**KUTIPAN DOKUMEN**

_ _ _ _ _

Pengalaman internasional menunjukkan kehadiran serikat buruh yang kuat akan menurunkan disparitas ekonomi di suatu negara karena peran uniknya melakukan distribusi ekonomi melalui mekanisme upah minimum, PKB, dan pembagian keuntungan di perusahaan. Juga membantu perluasan cakupan jaminan sosial, mengawal buruh tak dieksploitasi, menyuarakan kepentingan kelompok marjinal (migran, buruh informal, PRT, dan buruh harian lepas).
Selama ini suara serikat buruh sering diabaikan karena dinilai bukan suara kolektif sehingga tak bisa maksimal mengatasi problem yang merugikan buruh: maraknya pelanggaran praktik tenaga lepas, buruh kontrak, kepastian dan penegakan aturan hukum, hingga pada ketidaksungguhan pemerintah menyelesaikan pemiskinan buruh Indonesia.

_ _ _ _ _

**DATA YANG DISEDIAKAN**
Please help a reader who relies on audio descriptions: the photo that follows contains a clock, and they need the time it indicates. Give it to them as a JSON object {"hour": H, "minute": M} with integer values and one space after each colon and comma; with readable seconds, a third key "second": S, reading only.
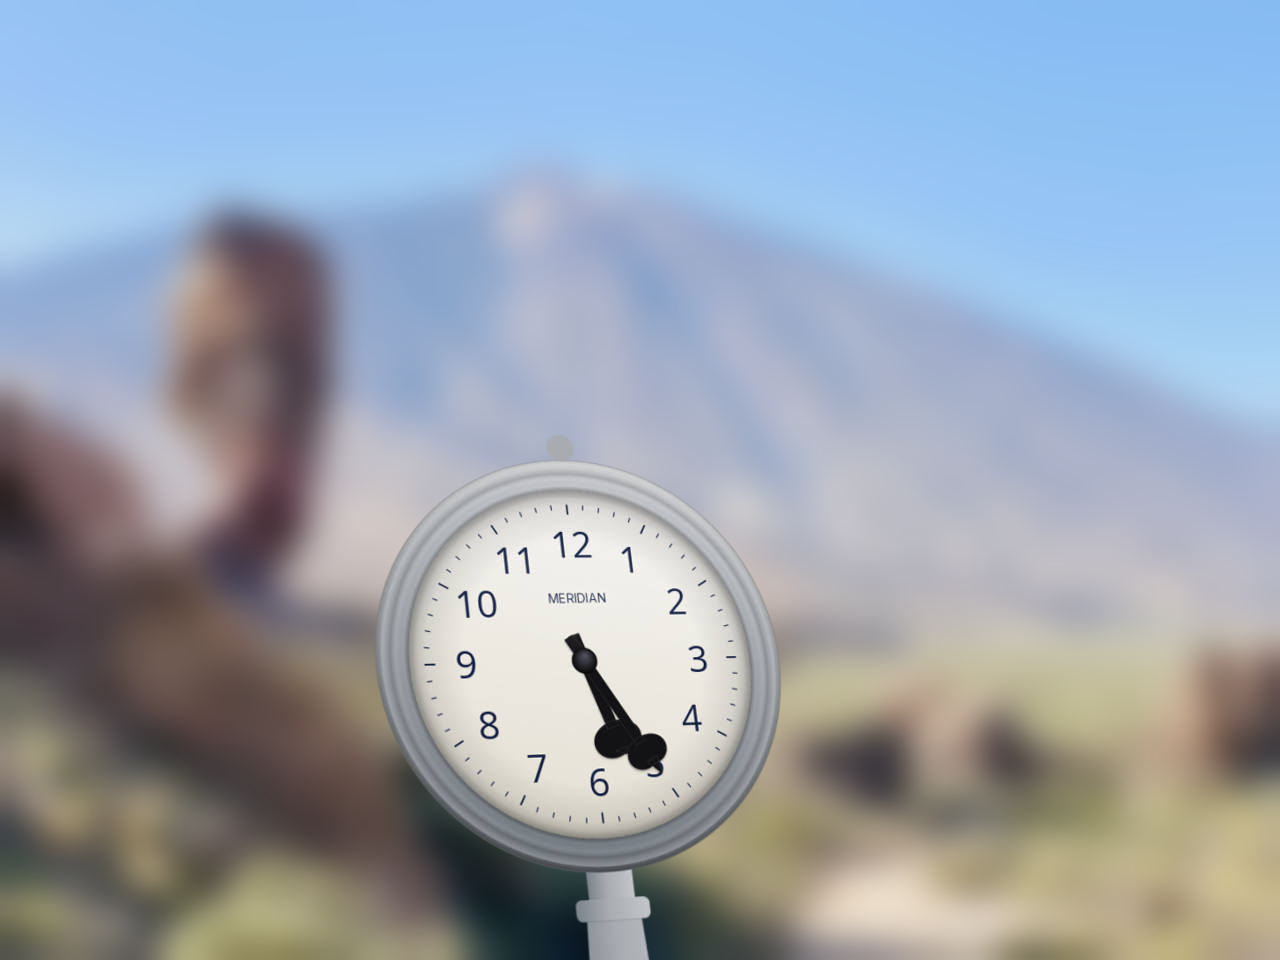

_ _ _ _ _

**DAFTAR TUGAS**
(a) Tolong sebutkan semua kelompok marjinal yang dicantumkan dalam kutipan dokumen tentang serikat buruh.
(b) Salin kembali seluruh bagian kutipan dokumen dari "Pengalaman internasional menunjukkan" hingga "buruh harian lepas).", lalu ganti "disparitas" dengan "kesenjangan".

**JAWABAN TERTULIS**
(a) migran, buruh informal, PRT, buruh harian lepas

(b)
Pengalaman internasional menunjukkan kehadiran serikat buruh yang kuat akan menurunkan kesenjangan ekonomi di suatu negara karena peran uniknya melakukan distribusi ekonomi melalui mekanisme upah minimum, PKB, dan pembagian keuntungan di perusahaan. Juga membantu perluasan cakupan jaminan sosial, mengawal buruh tak dieksploitasi, menyuarakan kepentingan kelompok marjinal (migran, buruh informal, PRT, dan buruh harian lepas).